Kalau dia mengizinkanku menikahiku, kenapa dia nggak mengizinkanmu menyentuhku? Bukan lebih mudah melakukannya dengan cara alami daripada teknologi yang memakan banyak waktu dan biaya?" Pertanyaan itu tercetus begitu saja, saat kulihat dia beranjak hendak pergi setelah menjelaskan segala hal aturan kontrak ini.

Arga berbalik menatapku.

"Naya tak pernah melarang menyentuhmu, Alara. Sayalah yang memutuskan untuk tak melakukan itu. Ini satu-satunya kesempatan kami untuk punya anak dengan DNA kami sendiri." Ucapnya jelas.

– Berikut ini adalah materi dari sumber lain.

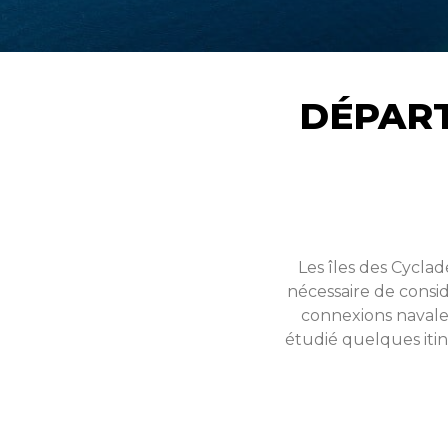
DÉPART
Les îles des Cycla
nécessaire de consid
connexions navales
étudié quelques itin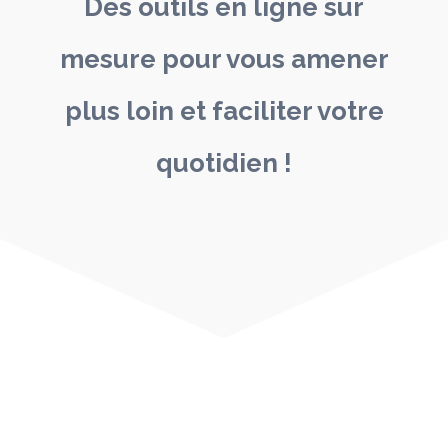
Des outils en ligne sur
mesure pour vous amener
plus loin et faciliter votre
quotidien !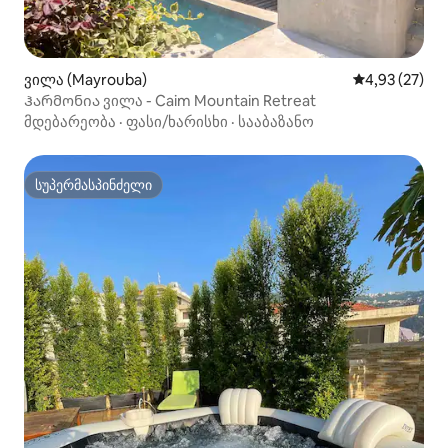
ვილა (Mayrouba)
საშუალო შეფ
4,93 (27)
Ჰარმონია ვილა - Caim Mountain Retreat
მდებარეობა
·
ფასი/ხარისხი
·
სააბაზანო
სუპერმასპინძელი
სუპერმასპინძელი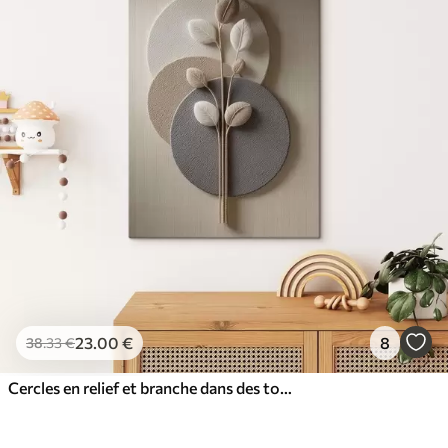
23
.00
€
8
38
.33
€
Cercles en relief et branche dans des tons neutres chauds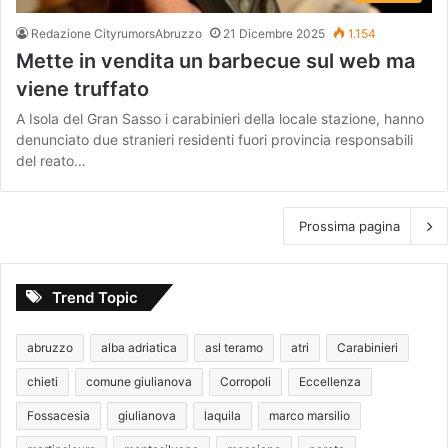
Redazione CityrumorsAbruzzo
21 Dicembre 2025
1.154
Mette in vendita un barbecue sul web ma
viene truffato
A Isola del Gran Sasso i carabinieri della locale stazione, hanno
denunciato due stranieri residenti fuori provincia responsabili
del reato…
Prossima pagina
Trend Topic
abruzzo
alba adriatica
asl teramo
atri
Carabinieri
chieti
comune giulianova
Corropoli
Eccellenza
Fossacesia
giulianova
laquila
marco marsilio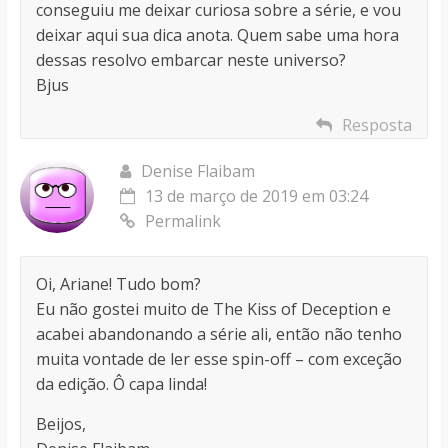
conseguiu me deixar curiosa sobre a série, e vou
deixar aqui sua dica anota. Quem sabe uma hora
dessas resolvo embarcar neste universo?
Bjus
Resposta
Denise Flaibam
13 de março de 2019 em 03:24
Permalink
Oi, Ariane! Tudo bom?
Eu não gostei muito de The Kiss of Deception e
acabei abandonando a série ali, então não tenho
muita vontade de ler esse spin-off – com exceção
da edição. Ô capa linda!
Beijos,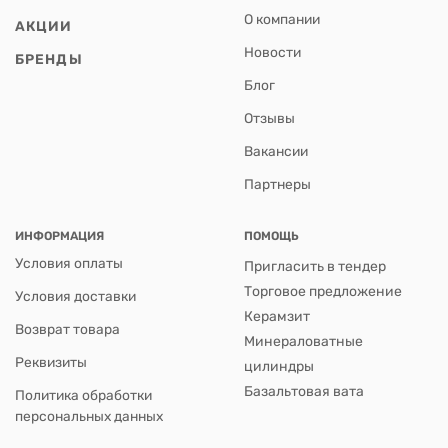
О компании
АКЦИИ
Новости
БРЕНДЫ
Блог
Отзывы
Вакансии
Партнеры
ИНФОРМАЦИЯ
ПОМОЩЬ
Условия оплаты
Пригласить в тендер
Торговое предложение
Условия доставки
Керамзит
Возврат товара
Минераловатные
Реквизиты
цилиндры
Базальтовая вата
Политика обработки
персональных данных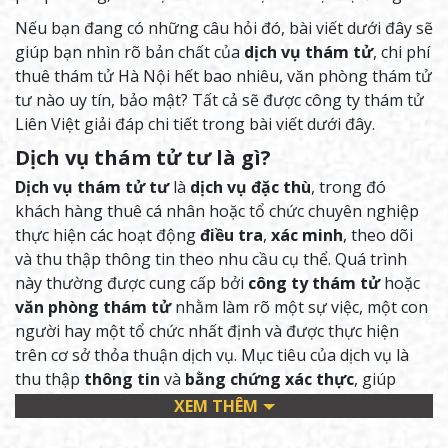
Nếu bạn đang có những câu hỏi đó, bài viết dưới đây sẽ
giúp bạn nhìn rõ bản chất của
dịch vụ thám tử
, chi phí
thuê thám tử Hà Nội hết bao nhiêu, văn phòng thám tử
tư nào uy tín, bảo mật? Tất cả sẽ được công ty thám tử
Liên Việt giải đáp chi tiết trong bài viết dưới đây.
Dịch vụ thám tử tư là gì?
Dịch vụ thám tử tư
là
dịch vụ đặc thù
, trong đó
khách hàng thuê cá nhân hoặc tổ chức chuyên nghiệp
thực hiện các hoạt động
điều tra
,
xác minh
, theo dõi
và thu thập thông tin theo nhu cầu cụ thể. Quá trình
này thường được cung cấp bởi
công ty thám tử
hoặc
văn phòng thám tử
nhằm làm rõ một sự việc, một con
người hay một tổ chức nhất định và được thực hiện
trên cơ sở thỏa thuận dịch vụ. Mục tiêu của dịch vụ là
thu thập
thông tin
và
bằng chứng xác thực
, giúp
khách hàng có thêm
cơ sở khách quan
để đánh giá sự
XEM THÊM
việc và đưa ra quyết định phù hợp với nhu cầu của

Aku tersenyum miring mendengarnya.

"Mungkin satu-satunya kesempatan dia, bukan kesempatan kamu. Dokter bilang kamu sehat, berarti tanpa dia kamu masih bisa punya anak dari wanita lain. Harusnya dia nggak egois, karena aku tahu setia lelaki pasti butuh.

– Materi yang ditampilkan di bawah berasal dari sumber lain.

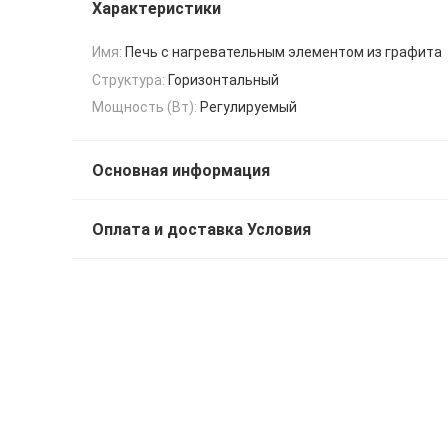
Характеристики
Имя:
Печь с нагревательным элементом из графита
Структура:
Горизонтальный
Мощность (Вт):
Регулируемый
Основная информация
Оплата и доставка Условия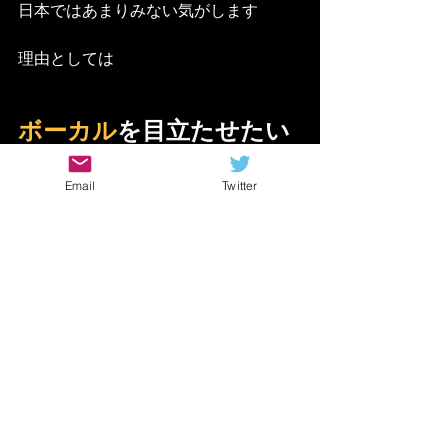
日本ではあまりみない気がします
理由としては
ボーカル
を目立たせたい
から
Email
Twitter
なのかな〜と勝手に予想しております
（笑
Reverbを取り敢えず抑え気味にすれば
邦楽っぽく聞こえるのはあるあるです
ね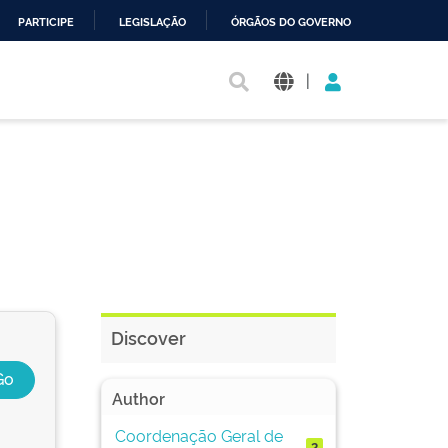
PARTICIPE
LEGISLAÇÃO
ÓRGÃOS DO GOVERNO
|
Discover
Author
Coordenação Geral de
2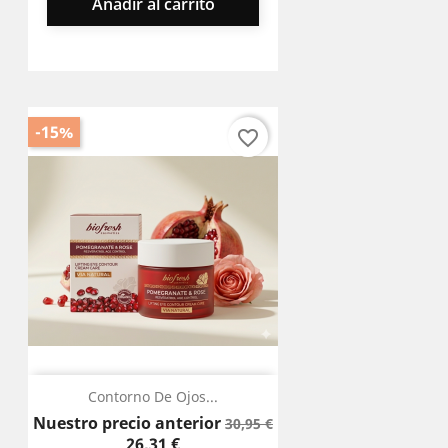
Añadir al carrito
-15%
favorite_border
Contorno De Ojos...
Precio
Precio
Nuestro precio anterior
30,95 €
base
26,31 €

Khususnya kamu yan udah lebih dari setahun nggak menerima hak itu." Lirihku.

"Jangn salah paham, saya menikahimu atas persetujuannya. Tanpa dia pernikahan ini mungkin tak akan pernah terjadi. Kami hanya ingin anak yang kamu kandung nanti jelas nasabnya, jelas siapa Ibu dan Bapaknya.

Dengan atau tanpa pernikahan saya sudah berkomitmen tak akan pernah mengkhianati Naya. Dengan menyentuhmu sudah pengkhianatan bagi saya. Jadi tolong mengerti. Jangan pancing saya. Anggap kamu bekerja untuk saya, dan kamu dibayar untuk itu. Jadi, tolong ikuti saja aturan saya." Katanya dengan semua ketetapannya.

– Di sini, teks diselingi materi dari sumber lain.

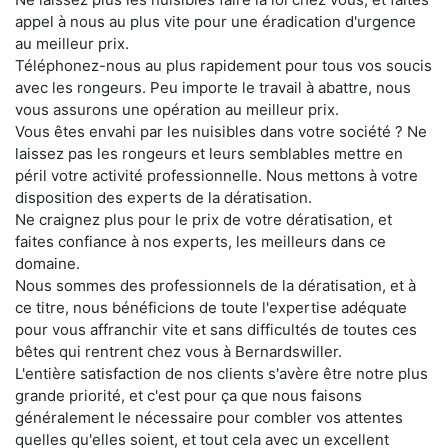
appel à nous au plus vite pour une éradication d'urgence
au meilleur prix.
Téléphonez-nous au plus rapidement pour tous vos soucis
avec les rongeurs. Peu importe le travail à abattre, nous
vous assurons une opération au meilleur prix.
Vous êtes envahi par les nuisibles dans votre société ? Ne
laissez pas les rongeurs et leurs semblables mettre en
péril votre activité professionnelle. Nous mettons à votre
disposition des experts de la dératisation.
Ne craignez plus pour le prix de votre dératisation, et
faites confiance à nos experts, les meilleurs dans ce
domaine.
Nous sommes des professionnels de la dératisation, et à
ce titre, nous bénéficions de toute l'expertise adéquate
pour vous affranchir vite et sans difficultés de toutes ces
bêtes qui rentrent chez vous à Bernardswiller.
L'entière satisfaction de nos clients s'avère être notre plus
grande priorité, et c'est pour ça que nous faisons
généralement le nécessaire pour combler vos attentes
quelles qu'elles soient, et tout cela avec un excellent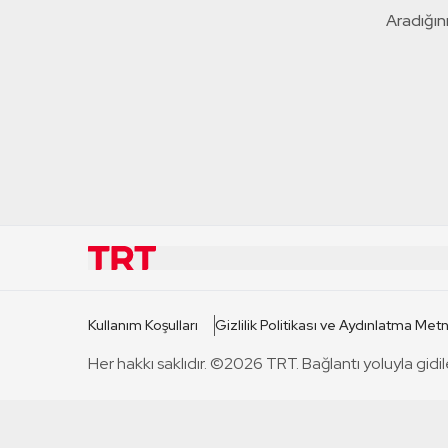
Aradığını
KURUMSAL
KANAL
Kullanım Koşulları
Gizlilik Politikası ve Aydınlatma Metn
TRT Hakkında
TRT 1
Her hakkı saklıdır. ©2026 TRT. Bağlantı yoluyla gidil
Mevzuat
TRT 2
Basın Açıklamaları
TRT Belge
Bize Ulaşın
TRT Habe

Aku memalingkan muka, lalu tertawa sebenarnya apa yang dia kata masih terbilang biasa, tapi entah mengapa mendengar langsung dari mulutnya malah menimbulkan rasa yang sulit untuk mengerti.

"Oke, kalau kamu punya aturan, aku pun demikian. Membayar atau dibayar kita sama-sama punya hak dan kewajiban!" Aku menantangnya.

Arga terdiam.

"Aku tidak akan memancing, tapi kalau kamu terpancing berarti imammu lemah, kayakinanmu goyah. Kita lihat saja sampai kapan sabarmu berubah jadi pasrah!" Lanjutku.

Kutarik selimut, lalu terbaring dalam posisi menyamping, dari sudut mata kulihat dia beranjak pergi dan menutup pintu dengan hati-hati.